The balance sheet is one of the key documents that comprise the financial statements of a company. Within this where all the stock sizes or as the name suggests, the company’s assets in a specific date (usually December 31). The official budget of a company is prepared once a year. The Balance Sheet, however, can be done at any time if you have the necessary information. In this guide, we see how to prepare the balance sheet.

First you need to know what is contained in the balance sheet. Within this fact converge elements different in nature but all in common the fact of being magnitudes Stock , ie measurable at a given time. The quantities to “flow” (costs, revenues) converge in fact in another document of the budget, the income statement .

To draw up the document, first, you have to know the structure.

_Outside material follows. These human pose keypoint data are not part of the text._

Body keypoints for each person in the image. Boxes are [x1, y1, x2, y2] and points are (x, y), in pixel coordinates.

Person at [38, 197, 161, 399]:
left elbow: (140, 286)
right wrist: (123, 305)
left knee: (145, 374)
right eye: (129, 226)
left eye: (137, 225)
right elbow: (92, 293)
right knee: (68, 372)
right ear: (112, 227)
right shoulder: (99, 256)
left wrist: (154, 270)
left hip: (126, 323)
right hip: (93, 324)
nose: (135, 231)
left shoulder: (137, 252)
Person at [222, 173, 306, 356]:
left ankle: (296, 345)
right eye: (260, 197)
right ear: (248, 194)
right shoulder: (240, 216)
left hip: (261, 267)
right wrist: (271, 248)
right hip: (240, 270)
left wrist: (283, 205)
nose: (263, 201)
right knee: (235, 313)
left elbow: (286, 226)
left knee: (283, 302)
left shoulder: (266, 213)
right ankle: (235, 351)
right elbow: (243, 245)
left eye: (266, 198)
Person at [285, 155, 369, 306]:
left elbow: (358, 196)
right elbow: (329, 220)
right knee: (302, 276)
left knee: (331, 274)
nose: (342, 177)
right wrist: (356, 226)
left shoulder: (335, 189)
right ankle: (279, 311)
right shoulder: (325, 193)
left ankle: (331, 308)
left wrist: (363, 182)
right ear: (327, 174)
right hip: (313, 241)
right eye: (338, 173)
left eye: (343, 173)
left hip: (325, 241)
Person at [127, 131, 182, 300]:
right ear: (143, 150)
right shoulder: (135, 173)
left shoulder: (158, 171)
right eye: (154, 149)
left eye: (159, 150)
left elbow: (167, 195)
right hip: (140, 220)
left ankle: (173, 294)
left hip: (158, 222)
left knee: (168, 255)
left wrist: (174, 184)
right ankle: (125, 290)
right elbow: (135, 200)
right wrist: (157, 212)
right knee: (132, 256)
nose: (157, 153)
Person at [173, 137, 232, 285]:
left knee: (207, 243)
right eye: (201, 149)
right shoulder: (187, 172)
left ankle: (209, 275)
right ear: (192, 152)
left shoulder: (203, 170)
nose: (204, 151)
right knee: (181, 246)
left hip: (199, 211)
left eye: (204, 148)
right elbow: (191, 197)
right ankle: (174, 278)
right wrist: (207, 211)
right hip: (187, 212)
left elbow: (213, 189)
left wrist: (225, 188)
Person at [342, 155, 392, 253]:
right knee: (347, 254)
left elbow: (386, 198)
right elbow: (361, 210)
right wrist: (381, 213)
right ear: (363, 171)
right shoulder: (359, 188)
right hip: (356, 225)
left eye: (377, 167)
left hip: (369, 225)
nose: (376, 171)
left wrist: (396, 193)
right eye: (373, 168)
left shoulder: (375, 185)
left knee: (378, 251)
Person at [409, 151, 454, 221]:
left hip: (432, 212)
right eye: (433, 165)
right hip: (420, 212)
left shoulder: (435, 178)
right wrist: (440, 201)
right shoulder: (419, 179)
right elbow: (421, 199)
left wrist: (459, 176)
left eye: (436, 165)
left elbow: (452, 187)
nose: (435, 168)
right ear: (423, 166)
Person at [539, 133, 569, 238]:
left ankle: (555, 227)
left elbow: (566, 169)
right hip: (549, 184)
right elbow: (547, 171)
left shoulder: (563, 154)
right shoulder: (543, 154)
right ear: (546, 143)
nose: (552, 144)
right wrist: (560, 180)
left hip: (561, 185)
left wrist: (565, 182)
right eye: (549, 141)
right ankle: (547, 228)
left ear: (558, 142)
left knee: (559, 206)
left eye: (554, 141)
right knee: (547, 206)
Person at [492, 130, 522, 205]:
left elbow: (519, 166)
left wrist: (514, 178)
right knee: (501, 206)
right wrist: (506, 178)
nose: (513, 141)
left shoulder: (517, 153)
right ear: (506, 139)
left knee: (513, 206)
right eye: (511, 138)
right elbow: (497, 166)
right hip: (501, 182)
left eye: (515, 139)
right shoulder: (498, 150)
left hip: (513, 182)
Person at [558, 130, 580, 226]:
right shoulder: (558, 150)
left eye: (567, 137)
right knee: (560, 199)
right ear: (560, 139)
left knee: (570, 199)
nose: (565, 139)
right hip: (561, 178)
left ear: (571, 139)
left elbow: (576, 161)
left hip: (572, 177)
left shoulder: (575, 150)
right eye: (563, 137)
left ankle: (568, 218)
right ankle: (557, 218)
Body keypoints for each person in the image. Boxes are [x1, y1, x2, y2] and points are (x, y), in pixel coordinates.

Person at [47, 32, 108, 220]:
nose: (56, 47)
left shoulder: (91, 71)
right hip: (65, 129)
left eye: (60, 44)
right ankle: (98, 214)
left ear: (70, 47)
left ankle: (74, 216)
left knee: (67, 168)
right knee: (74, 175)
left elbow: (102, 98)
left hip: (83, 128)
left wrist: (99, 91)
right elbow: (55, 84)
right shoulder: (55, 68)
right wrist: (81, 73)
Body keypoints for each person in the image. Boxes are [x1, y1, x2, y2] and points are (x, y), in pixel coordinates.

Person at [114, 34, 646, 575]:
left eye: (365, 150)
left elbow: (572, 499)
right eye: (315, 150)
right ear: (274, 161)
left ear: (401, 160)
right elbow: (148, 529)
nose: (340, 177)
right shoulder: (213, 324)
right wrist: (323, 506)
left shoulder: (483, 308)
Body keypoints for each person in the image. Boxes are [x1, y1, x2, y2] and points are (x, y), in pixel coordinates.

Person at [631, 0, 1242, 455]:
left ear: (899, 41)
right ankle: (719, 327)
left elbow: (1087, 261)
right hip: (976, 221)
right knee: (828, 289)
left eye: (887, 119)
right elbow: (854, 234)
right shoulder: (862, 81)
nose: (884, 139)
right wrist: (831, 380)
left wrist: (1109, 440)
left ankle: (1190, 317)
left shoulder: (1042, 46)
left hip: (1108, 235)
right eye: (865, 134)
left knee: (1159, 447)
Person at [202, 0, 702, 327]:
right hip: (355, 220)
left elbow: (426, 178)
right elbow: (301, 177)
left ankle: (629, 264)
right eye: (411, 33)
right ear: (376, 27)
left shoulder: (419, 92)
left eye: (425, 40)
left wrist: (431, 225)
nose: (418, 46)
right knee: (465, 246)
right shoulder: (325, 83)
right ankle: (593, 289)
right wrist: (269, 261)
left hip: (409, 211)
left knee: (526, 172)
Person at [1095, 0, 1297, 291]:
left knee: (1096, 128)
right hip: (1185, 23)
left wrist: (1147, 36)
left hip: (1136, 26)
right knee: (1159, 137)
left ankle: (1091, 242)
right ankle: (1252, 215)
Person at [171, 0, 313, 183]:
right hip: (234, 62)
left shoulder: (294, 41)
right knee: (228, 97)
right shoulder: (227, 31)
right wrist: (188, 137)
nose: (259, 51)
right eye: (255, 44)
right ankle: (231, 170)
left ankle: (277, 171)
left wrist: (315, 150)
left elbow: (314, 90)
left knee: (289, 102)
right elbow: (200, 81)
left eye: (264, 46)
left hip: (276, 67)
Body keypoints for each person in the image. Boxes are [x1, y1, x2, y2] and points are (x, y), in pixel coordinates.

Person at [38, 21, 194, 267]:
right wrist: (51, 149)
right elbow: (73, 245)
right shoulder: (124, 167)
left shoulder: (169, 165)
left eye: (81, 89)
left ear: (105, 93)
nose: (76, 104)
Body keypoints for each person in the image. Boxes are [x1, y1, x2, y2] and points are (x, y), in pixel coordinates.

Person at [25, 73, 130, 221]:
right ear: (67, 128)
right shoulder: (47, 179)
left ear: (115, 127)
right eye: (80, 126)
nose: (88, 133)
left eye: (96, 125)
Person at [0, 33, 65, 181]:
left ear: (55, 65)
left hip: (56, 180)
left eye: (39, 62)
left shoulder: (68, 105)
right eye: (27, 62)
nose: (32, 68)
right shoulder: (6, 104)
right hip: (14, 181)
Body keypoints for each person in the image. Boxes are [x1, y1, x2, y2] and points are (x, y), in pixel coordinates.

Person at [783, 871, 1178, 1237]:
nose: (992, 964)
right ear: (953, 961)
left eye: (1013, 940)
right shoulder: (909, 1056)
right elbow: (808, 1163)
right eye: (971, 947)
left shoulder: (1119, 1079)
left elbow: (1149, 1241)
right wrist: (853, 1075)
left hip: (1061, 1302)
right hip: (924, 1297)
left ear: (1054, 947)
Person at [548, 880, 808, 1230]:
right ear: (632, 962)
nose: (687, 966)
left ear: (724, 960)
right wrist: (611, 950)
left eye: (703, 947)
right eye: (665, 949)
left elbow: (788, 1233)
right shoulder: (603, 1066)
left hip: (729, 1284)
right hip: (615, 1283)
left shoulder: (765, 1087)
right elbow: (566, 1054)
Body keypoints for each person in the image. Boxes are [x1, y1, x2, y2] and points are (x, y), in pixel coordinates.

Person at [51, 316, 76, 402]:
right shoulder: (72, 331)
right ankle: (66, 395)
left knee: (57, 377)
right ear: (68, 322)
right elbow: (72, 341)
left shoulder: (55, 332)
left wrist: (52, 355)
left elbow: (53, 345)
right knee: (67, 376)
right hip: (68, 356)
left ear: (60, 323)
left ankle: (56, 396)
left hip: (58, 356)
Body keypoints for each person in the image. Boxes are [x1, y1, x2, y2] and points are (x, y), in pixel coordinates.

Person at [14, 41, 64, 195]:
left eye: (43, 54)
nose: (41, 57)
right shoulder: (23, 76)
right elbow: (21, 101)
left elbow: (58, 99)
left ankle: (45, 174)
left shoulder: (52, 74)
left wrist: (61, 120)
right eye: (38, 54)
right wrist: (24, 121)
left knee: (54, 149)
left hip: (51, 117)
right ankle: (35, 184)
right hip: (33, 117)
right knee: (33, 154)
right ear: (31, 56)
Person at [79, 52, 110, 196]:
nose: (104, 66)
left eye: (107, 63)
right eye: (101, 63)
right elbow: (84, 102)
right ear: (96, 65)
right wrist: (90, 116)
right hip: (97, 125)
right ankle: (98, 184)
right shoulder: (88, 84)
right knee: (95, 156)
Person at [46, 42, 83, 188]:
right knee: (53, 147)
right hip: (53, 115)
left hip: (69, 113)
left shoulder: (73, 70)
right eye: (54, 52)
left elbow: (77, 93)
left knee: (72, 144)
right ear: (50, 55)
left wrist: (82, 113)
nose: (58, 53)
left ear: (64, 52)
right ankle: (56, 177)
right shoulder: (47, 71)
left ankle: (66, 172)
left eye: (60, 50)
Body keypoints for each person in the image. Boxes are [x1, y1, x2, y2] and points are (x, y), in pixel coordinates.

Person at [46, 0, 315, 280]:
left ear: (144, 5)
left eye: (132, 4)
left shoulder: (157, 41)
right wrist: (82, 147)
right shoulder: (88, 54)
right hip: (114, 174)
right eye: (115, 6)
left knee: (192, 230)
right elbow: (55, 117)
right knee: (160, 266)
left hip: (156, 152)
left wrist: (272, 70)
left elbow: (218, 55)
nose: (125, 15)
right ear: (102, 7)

The Balance Sheet is made ​​up of two sections: Active and Passive . In the first meet in the first place the assets or all assets (tangible, intangible and financial assets) held permanently by the company (for the precisely immobilized) and credits in the second we find the capital, payables and provisions for post-employment benefits, risks and charges. The structure of the balance sheet can be different. The Civil Code indicates a specific, however, the document can be reclassified according to our needs to highlight certain aspects. A widespread classification such as that which Cash Ascending sorts the items according to their actual convertibility into cash.


At this point, we describe the structure of the statutory balance sheet for proper preparation in current find several sections that are indicated by capital letters Subsections are denoted by The Roman numerals Section A contains “Receivables from shareholders for capital contributions” Section B contains the assets, as described above Section C contains the current assets or inventories, receivables of the company and all cash Finally, section D contains accruals and deferrals.

The Passive is instead structured as follows: In Section A, we find the equity , which is the sum of the capital, the reserves of the company and the profit / perished and gone for the year. In section B, we find all the Provisions for risks and charges, in section C, the Fund set aside for employee severance indemnities . In section D are the liabilities of the Company and finally in section E Accrued expenses and prepaid. The sum of all entries of the liabilities must always be equal to the sum of those assets.